La situation est aggravée par l'interaction de divers facteurs. La transition vers l'électromobilité, le fléchissement de la demande, l'intensification de la concurrence internationale, notamment de la part de la Chine, la hausse des prix de l'énergie et les incertitudes politiques créent une situation tendue, qualifiée de « tempête parfaite ». La transformation du secteur – technologique, structurelle et financière – est exacerbée par les chocs externes et les incertitudes réglementaires, frappant particulièrement durement les fournisseurs et les régions où l'emploi était auparavant stable.
Causes : Conjonction de facteurs internes et externes
Chute de la demande et changements structurels : pourquoi la situation des commandes est-elle si mauvaise et la demande s’effondre-t-elle tant au niveau national qu’international ?
D'une part, la production automobile mondiale stagne et, en Europe, de nombreux constructeurs constatent même une baisse de leurs volumes de vente.
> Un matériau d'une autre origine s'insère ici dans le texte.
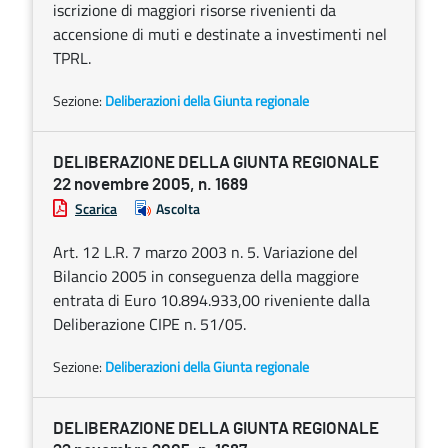
iscrizione di maggiori risorse rivenienti da
accensione di muti e destinate a investimenti nel
TPRL.
Sezione:
Deliberazioni della Giunta regionale
DELIBERAZIONE DELLA GIUNTA REGIONALE
22 novembre 2005, n. 1689
Scarica
Ascolta
Art. 12 L.R. 7 marzo 2003 n. 5. Variazione del
Bilancio 2005 in conseguenza della maggiore
entrata di Euro 10.894.933,00 riveniente dalla
Deliberazione CIPE n. 51/05.
Sezione:
Deliberazioni della Giunta regionale
DELIBERAZIONE DELLA GIUNTA REGIONALE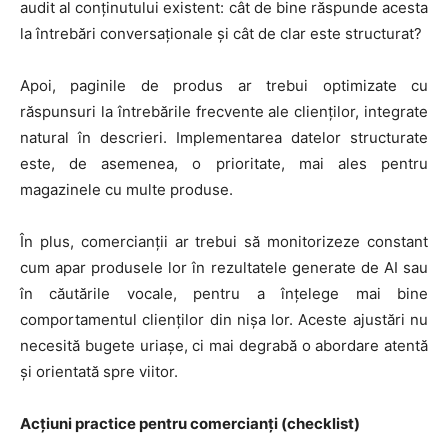
NEWS
audit al conținutului existent: cât de bine răspunde acesta
la întrebări conversaționale și cât de clar este structurat?
E-COMMERCE
Apoi, paginile de produs ar trebui optimizate cu
EVENIMENTE
răspunsuri la întrebările frecvente ale clienților, integrate
natural în descrieri. Implementarea datelor structurate
MARKETING
este, de asemenea, o prioritate, mai ales pentru
AI
magazinele cu multe produse.
LEGAL & DP
În plus, comercianții ar trebui să monitorizeze constant
cum apar produsele lor în rezultatele generate de AI sau
STUDIES
în căutările vocale, pentru a înțelege mai bine
comportamentul clienților din nișa lor. Aceste ajustări nu
CONTACT
necesită bugete uriașe, ci mai degrabă o abordare atentă
și orientată spre viitor.
Acțiuni practice pentru comercianți (checklist)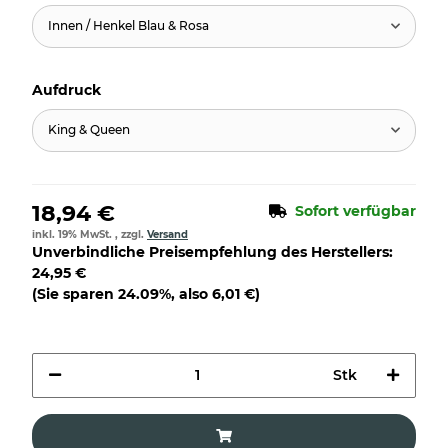
Innen / Henkel Blau & Rosa
Aufdruck
King & Queen
18,94 €
Sofort verfügbar
inkl. 19% MwSt. , zzgl.
Versand
Unverbindliche Preisempfehlung des Herstellers
:
24,95 €
(Sie sparen
24.09%
, also
6,01 €
)
Stk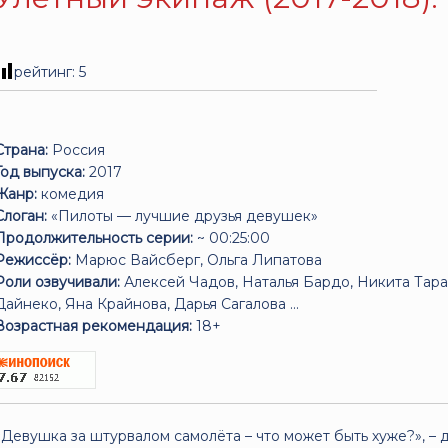
рейтинг:
5
Страна:
Россия
Год выпуска:
2017
Жанр:
комедия
Слоган:
«Пилоты — лучшие друзья девушек»
Продолжительность серии:
~ 00:25:00
Режиссёр:
Марюс Вайсберг, Ольга Липатова
Роли озвучивали:
Алексей Чадов, Наталья Бардо, Никита Тара
Дайнеко, Яна Крайнова, Дарья Сагалова ...
Возрастная рекомендация:
18+
«Девушка за штурвалом самолёта – что может быть хуже?», – 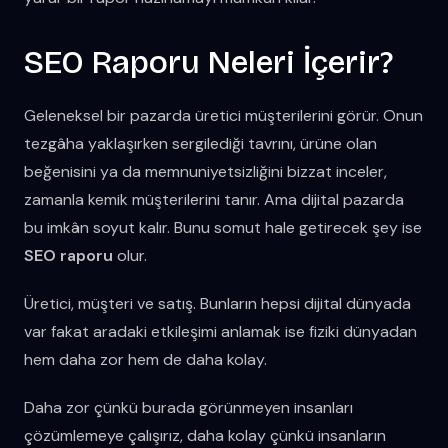
SEO Raporu Neleri İçerir?
Geleneksel bir pazarda üretici müşterilerini görür. Onun
tezgâha yaklaşırken sergilediği tavrını, ürüne olan
beğenisini ya da memnuniyetsizliğini bizzat inceler,
zamanla kemik müşterilerini tanır. Ama dijital pazarda
bu imkân soyut kalır. Bunu somut hale getirecek şey ise
SEO raporu
olur.
Üretici, müşteri ve satış. Bunların hepsi dijital dünyada
var fakat aradaki etkileşimi anlamak ise fiziki dünyadan
hem daha zor hem de daha kolay.
Daha zor çünkü burada görünmeyen insanları
çözümlemeye çalışırız, daha kolay çünkü insanların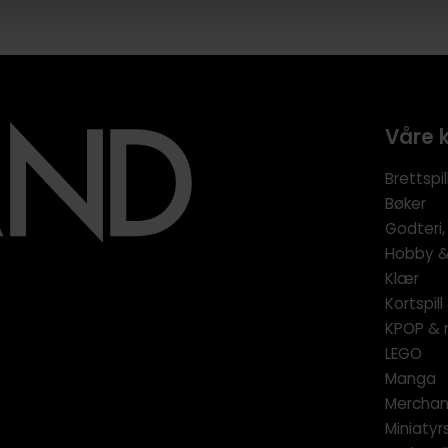
Våre 
Brettspil
Bøker
Godteri,
Hobby & 
Klær
Kortspil
KPOP & 
LEGO
Manga
Merchan
Miniatyrs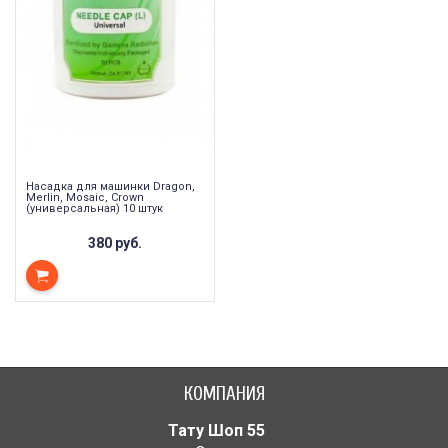
Насадка для машинки Dragon,
Merlin, Mosaic, Crown
(универсальная) 10 штук
380 руб.
КОМПАНИЯ
Тату Шоп 55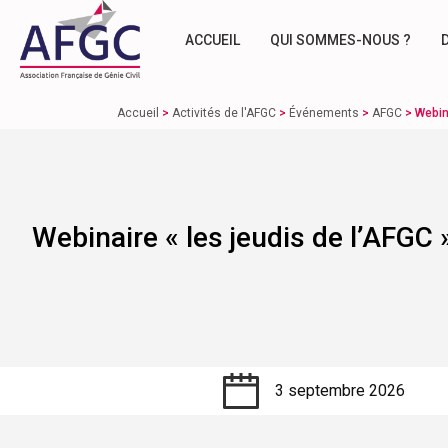
ACCUEIL
QUI SOMMES-NOUS ?
Accueil
>
Activités de l'AFGC
>
Événements
>
AFGC
>
Webin
Webinaire « les jeudis de l’AFGC
3 septembre 2026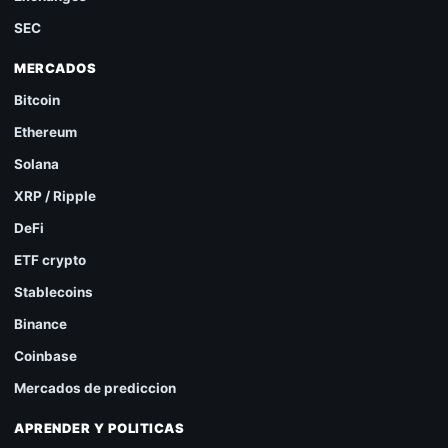
SEC
MERCADOS
Bitcoin
Ethereum
Solana
XRP / Ripple
DeFi
ETF crypto
Stablecoins
Binance
Coinbase
Mercados de prediccion
APRENDER Y POLITICAS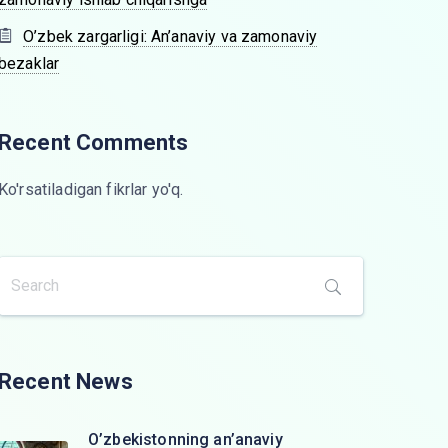
O’zbek zargarligi: An’anaviy va zamonaviy
bezaklar
Recent Comments
Ko'rsatiladigan fikrlar yo'q.
Recent News
O’zbekistonning an’anaviy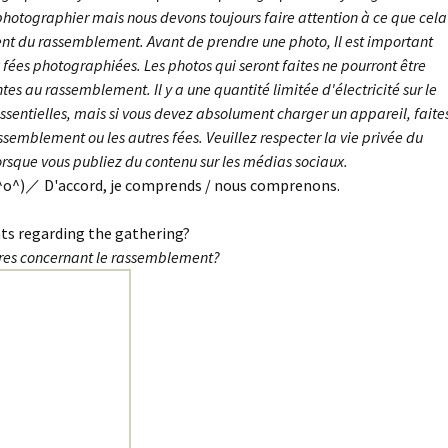
otographier mais nous devons toujours faire attention à ce que cela
nt du rassemblement. Avant de prendre une photo, Il est important
ées photographiées. Les photos qui seront faites ne pourront être
es au rassemblement. Il y a une quantité limitée d'électricité sur le
 essentielles, mais si vous devez absolument charger un appareil, faite
ssemblement ou les autres fées. Veuillez respecter la vie privée du
lorsque vous publiez du contenu sur les médias sociaux.
^o^)／ D'accord, je comprends / nous comprenons.
ts regarding the gathering?
res concernant le rassemblement?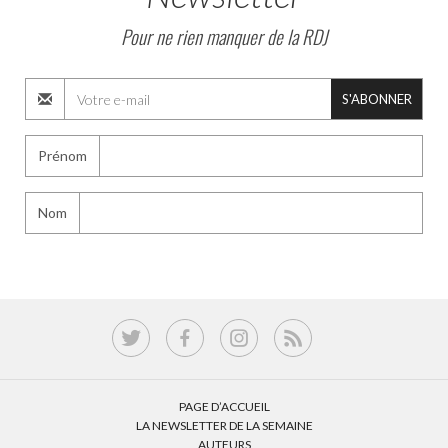
Pour ne rien manquer de la RDJ
S'ABONNER
Prénom
Nom
PAGE D’ACCUEIL
LA NEWSLETTER DE LA SEMAINE
AUTEURS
Suite à la suppression de la prime écologique pour les véhicules électriques, la demande en Allemagne, notamment auprès des particuliers, a chuté. Alors qu'au début de la décennie, une voiture sur quatre était électrique, cette part est tombée à environ 17 à 19 % en 2024. Les représentants de l'industrie déplorent qu'après l'arrêt des subventions publiques, l'intérêt des acheteurs se soit effondré plus brutalement que prévu par les décideurs politiques et l'industrie. Bien que les immatriculations d'hybrides rechargeables progressent, le nombre total de véhicules en circulation augmente plus lentement que prévu initialement.
L'électromobilité réduit-elle réellement le chiffre d'affaires des acteurs établis comme Bosch ?
Oui, car la création de valeur globale dans l'électromobilité est moindre. Les moteurs électriques, les batteries et l'électronique de puissance remplacent une grande partie de la chaîne complexe de fabrication et d'approvisionnement des moteurs à combustion. Les services, les revenus associés et le potentiel du marché de l'après-vente se tournent de plus en plus vers les logiciels et les solutions numériques. Par ailleurs, les fournisseurs chinois commercialisent à un rythme soutenu des technologies logicielles innovantes et de haute qualité, gagnant ainsi des parts de marché au détriment des fournisseurs allemands traditionnels.
La concurrence chinoise comme facteur de changement durable : quelle est l’influence réelle des entreprises chinoises et quelle est leur part de marché ?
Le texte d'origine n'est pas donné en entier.